Loading message prodigy UI

New to prodigy so please bare with!

So our process flow is;
1 - User loads documents for annotation - python script
2 - Documents get converted in to text strings - python script
3 - Text strings get loaded into prodigy jsonl layout - python script which creates file text_to_annotate.jsonl
{"text": "some text"}
{"text": "Other text"}
4 - User creates name of dataset and creates dataset on postgres database
prodigy dataset new_dataset "testing 1 of 12" --author Me
5 - jsonl gets loaded in to postgres database
prodigy db-in new_dataset text_to_annotate.jsonl
6 - User opens prodigy
prodigy ner.manual new_dataset model-final

Then what we see is just the loading message on the prodigy ui.

Tried loading the jsonl directly;
prodigy ner.manual new_dataset model-final text_to_annotate.jsonl

And get the no tasks available message.

Im sure we are doing something fundamentally wrong, but cant figure out what!

Thanks in advance!

Hi! Your workflow looks good so far :+1: I think the main problem is here:

Prodigy doesn't require you to pre-upload anything to annotate. The dataset in the database is only used to store the collected annotations (and you can import already annotated data if you want to). So to start annotating, you'd typically use a blank dataset and then load the JSON file directly from its path.

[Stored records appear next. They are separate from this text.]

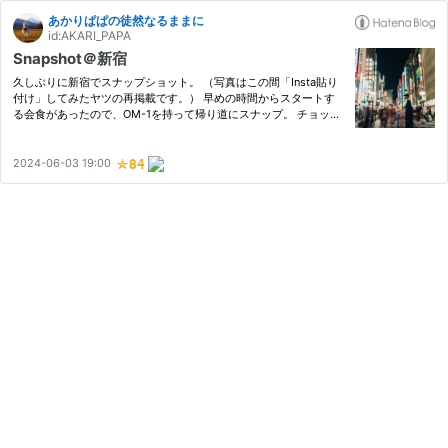
あかりぱぱの徒然なるままに
id:AKARI_PAPA
Snapshot＠新宿
久しぶりに新宿でスナップショット。 （写真はこの間「Insta貼り
付け」してみたヤツの再掲載です。） 早めの時間からスタートす
る会食があったので、OM-1を持って帰り道にスナップ。 チョット
雰囲気が違いますよね、やっぱり。 （つづく）
2024-06-03 19:00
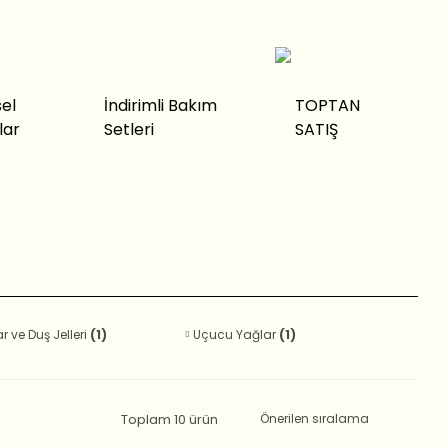
sel
İndirimli Bakım
TOPTAN
lar
Setleri
SATIŞ
 ve Duş Jelleri
(1)
Uçucu Yağlar
(1)
Toplam 10 ürün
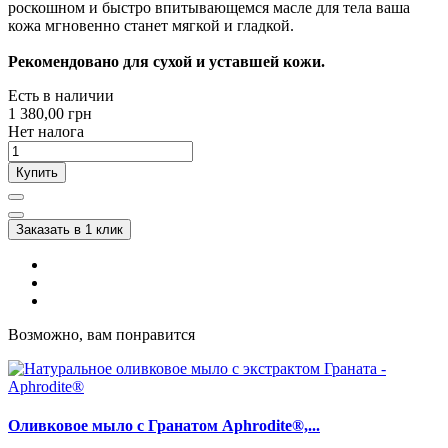
роскошном и быстро впитывающемся масле для тела ваша
кожа мгновенно станет мягкой и гладкой.
Рекомендовано для сухой и уставшей кожи.
Есть в наличии
1 380,00 грн
Нет налога
Купить
Заказать в 1 клик
Возможно, вам понравится
Оливковое мыло с Гранатом Aphrodite®,...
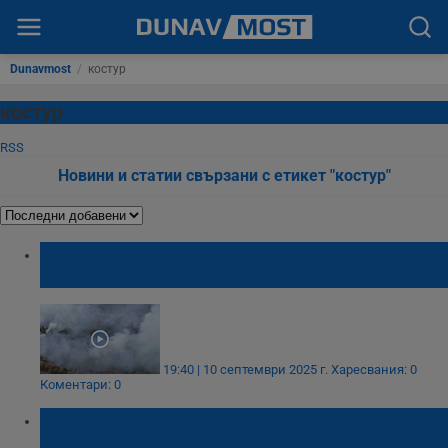
Dunavmost
/
костур
костур
RSS
Новини и статии свързани с етикет "костур"
Локализираха големия пожар в Сакар,
обхванал 13 000 декара
19:40 | 10 септември 2025 г.
Харесвания: 0
Коментари: 0
Пожар обхвана 1000 декара гори и пасища
в Сакар планина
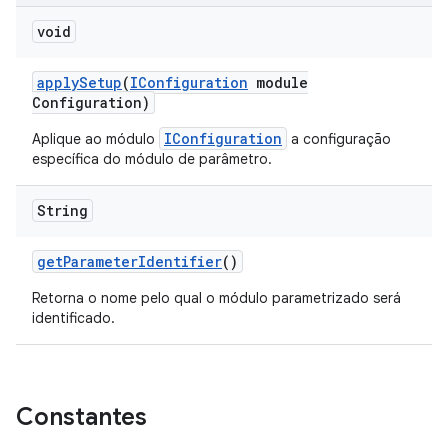
void
apply
Setup
(
IConfiguration
module
Configuration)
IConfiguration
Aplique ao módulo
a configuração
específica do módulo de parâmetro.
String
get
Parameter
Identifier
()
Retorna o nome pelo qual o módulo parametrizado será
identificado.
Constantes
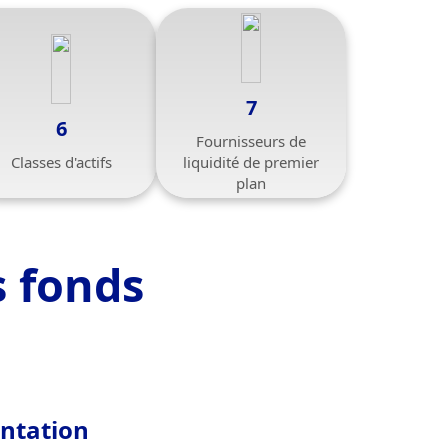
7
6
Fournisseurs de
Classes d'actifs
liquidité de premier
plan
 fonds
entation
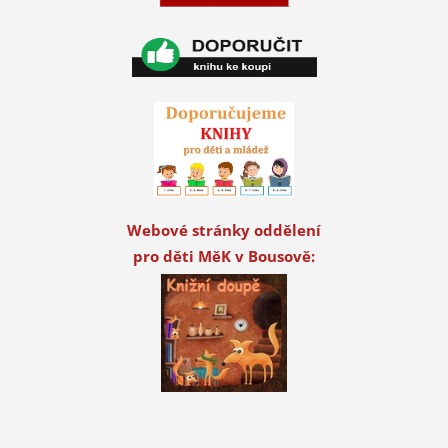
Webové stránky oddělení
pro děti MěK v Bousově:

In your case, the following things happened, which caused the confusion you describe:

  1. Prodigy allows you to leave out the source argument (specifying the input data) and will then read from standard input. This is useful if you want to pipe data forward from a previous process – or do something like cat file.jsonl | prodigy .... So you kept seeing the "Loading...", because Prodigy was waiting for something to be streamed in from standard input.
  2. By default, Prodigy will automatically skip incoming examples that are already in the database, so you're not asked to annotate the same question twice. That's typically very useful – but since you already uploaded the raw data to the dataset, Prodigy thinks "Yay, all done and annotated!" because the examples you load in are already in the dataset.

So as a solution, create a new, empty dataset and then rerun the command that loads the data from your JSONL file:

prodigy dataset fresh_dataset
prodigy ner.manual fresh_dataset model-final text_to_annotate.jsonl
1 Like

AMAZING THANKS! So ive over engineered the problem!!

1 Like

So problem solved. Thanks once again.

What i am now struggling to understand is how the tasks are managed.

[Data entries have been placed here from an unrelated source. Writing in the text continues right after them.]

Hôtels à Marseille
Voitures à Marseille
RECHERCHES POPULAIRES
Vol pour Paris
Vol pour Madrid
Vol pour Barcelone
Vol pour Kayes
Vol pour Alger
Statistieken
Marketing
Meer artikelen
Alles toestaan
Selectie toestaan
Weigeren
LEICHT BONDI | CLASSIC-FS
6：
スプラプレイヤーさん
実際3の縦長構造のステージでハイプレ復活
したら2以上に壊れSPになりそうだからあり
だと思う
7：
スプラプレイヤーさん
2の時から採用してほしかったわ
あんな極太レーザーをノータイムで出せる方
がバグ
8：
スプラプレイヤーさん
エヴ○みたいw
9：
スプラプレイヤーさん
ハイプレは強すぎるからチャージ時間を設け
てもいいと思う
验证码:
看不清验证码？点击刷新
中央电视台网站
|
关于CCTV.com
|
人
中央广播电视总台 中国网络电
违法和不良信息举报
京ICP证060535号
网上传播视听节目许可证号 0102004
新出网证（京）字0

So i create jsonl file, kick off prodigy, do some annotations while someone over-writes the json. Do the first json files records sit in memory then next time we kick off prodigy it will refer to new json? I just did this by mistake and noticed that prodigy didnt crash, so curious as to why (its not a bad thing but i need to understand why!)


This mostly depends on how the Python reads in the files – JSONL files are typically read in line-by-line, so it doesn't necessarily read the entire file into memory, just the next batch of lines it needs. If you load a JSON file, it typically loads and parses the entire file, so you have it all in memory.

That said, you should aviod a setup where the files you're loading in are overwritten while you're working with them (independent of Prodigy, I'd say this is true for most data science tasks). If you do want the stream of incoming examples to by more dynamic (e.g. load new records from an API), you can do this with a custom recipe or custom loader script. Prodigy streams are generators, so you can write arbitrary code, respond to outside state etc.

Fantastic thanks. It was a mistake i made while testing a custom loader script, i got confused!

One last ask this week! Is there a cli command to stop prodigy? We kick off prodigy via a r shiny front end button click, but can figure out how to stop it!

THis is the code for starting prodigy via python script.
def annotate(name):
#run annotator for current dataset
program_str = 'prodigy'
func_to_run = 'ner.manual'
dataset = name
model = 'model-final'
file_to_run = 'text_to_annotate.jsonl'
cmd_str3 = ''.join([program_str, ' ', func_to_run, ' ' ,dataset, ' ',model,' ', file_to_run])

Ideally i would like to be able to stop via a button as well?

You typically want to be sending a SIGTERM signal and terminate the process on the port that Prodigy is running on. Not sure how this would work in the shiny app, but here are some links and examples:

Doh, im always over complicating things! Done and very happy here...thanks!